> [Available data]:
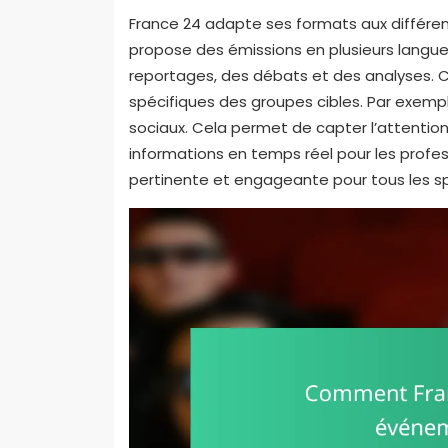
France 24 adapte ses formats aux différen
propose des émissions en plusieurs langues
reportages, des débats et des analyses. 
spécifiques des groupes cibles. Par exemp
sociaux. Cela permet de capter l’attention
informations en temps réel pour les profe
pertinente et engageante pour tous les s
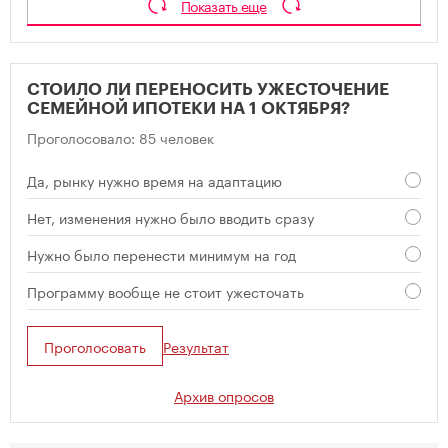
Показать еще
СТОИЛО ЛИ ПЕРЕНОСИТЬ УЖЕСТОЧЕНИЕ
СЕМЕЙНОЙ ИПОТЕКИ НА 1 ОКТЯБРЯ?
Проголосовало: 85 человек
Да, рынку нужно время на адаптацию
Нет, изменения нужно было вводить сразу
Нужно было перенести минимум на год
Программу вообще не стоит ужесточать
Проголосовать
Результат
Архив опросов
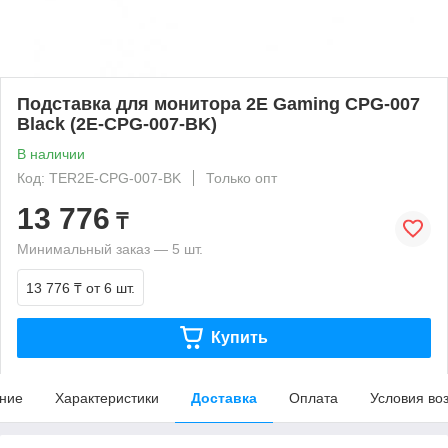
Подставка для монитора 2E Gaming CPG-007
Black (2E-CPG-007-BK)
В наличии
Код: TER2E-CPG-007-BK
Только опт
13 776
₸
Минимальный заказ — 5 шт.
13 776 ₸
от 6 шт.
Купить
ние
Характеристики
Доставка
Оплата
Условия во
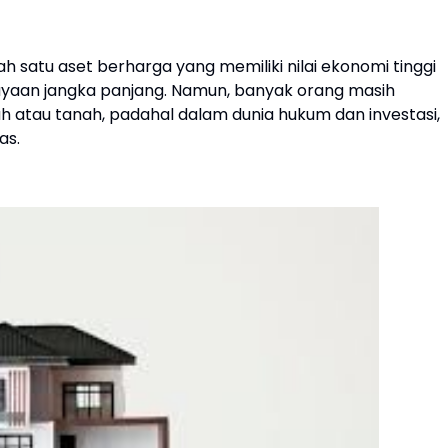
h satu aset berharga yang memiliki nilai ekonomi tinggi
yaan jangka panjang. Namun, banyak orang masih
atau tanah, padahal dalam dunia hukum dan investasi,
as.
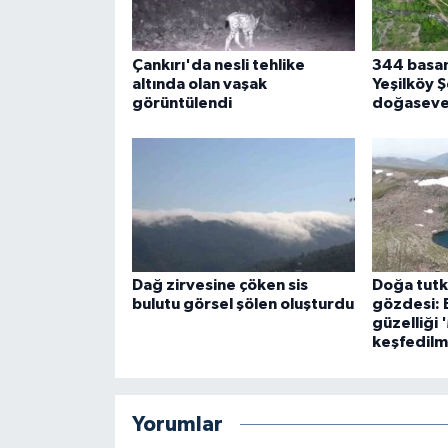
Çankırı'da nesli tehlike
344 basam
altında olan vaşak
Yeşilköy Ş
görüntülendi
doğasever
Dağ zirvesine çöken sis
Doğa tutku
bulutu görsel şölen oluşturdu
gözdesi: 
güzelliği 
keşfedilm
Yorumlar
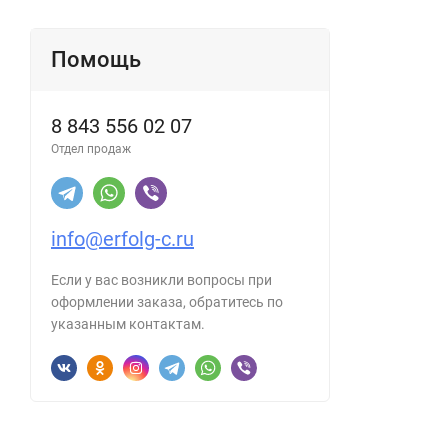
Помощь
8 843 556 02 07
Отдел продаж
info@erfolg-c.ru
Если у вас возникли вопросы при
оформлении заказа, обратитесь по
указанным контактам.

> [Work instruction]:
Please copy all the text in the material above word for word, leaving the pictures out of your answer.

> [Solution to the exercise]:
France 24 adapte ses formats aux différen
propose des émissions en plusieurs langues
reportages, des débats et des analyses. 
spécifiques des groupes cibles. Par exemp
sociaux. Cela permet de capter l’attention
informations en temps réel pour les profe
pertinente et engageante pour tous les s
Показать еще
СТОИЛО ЛИ ПЕРЕНОСИТЬ УЖЕСТОЧЕНИЕ
СЕМЕЙНОЙ ИПОТЕКИ НА 1 ОКТЯБРЯ?
Проголосовало: 85 человек
Да, рынку нужно время на адаптацию
Нет, изменения нужно было вводить сразу
Нужно было перенести минимум на год
Программу вообще не стоит ужесточать
Проголосовать
Результат
Архив опросов
Подставка для монитора 2E Gaming CPG-007
Black (2E-CPG-007-BK)
В наличии
Код: TER2E-CPG-007-BK
Только опт
13 776
₸
Минимальный заказ — 5 шт.
13 776 ₸
от 6 шт.
Купить
ние
Характеристики
Доставка
Оплата
Условия во
h satu aset berharga yang memiliki nilai ekonomi tinggi
yaan jangka panjang. Namun, banyak orang masih
atau tanah, padahal dalam dunia hukum dan investasi,
as.
Çankırı'da nesli tehlike
344 basam
altında olan vaşak
Yeşilköy Ş
görüntülendi
doğasever
Dağ zirvesine çöken sis
Doğa tutku
bulutu görsel şölen oluşturdu
gözdesi: 
güzelliği 
keşfedilm
Yorumlar
Помощь
8 843 556 02 07
Отдел продаж
info@erfolg-c.ru
Если у вас возникли вопросы при
оформлении заказа, обратитесь по
указанным контактам.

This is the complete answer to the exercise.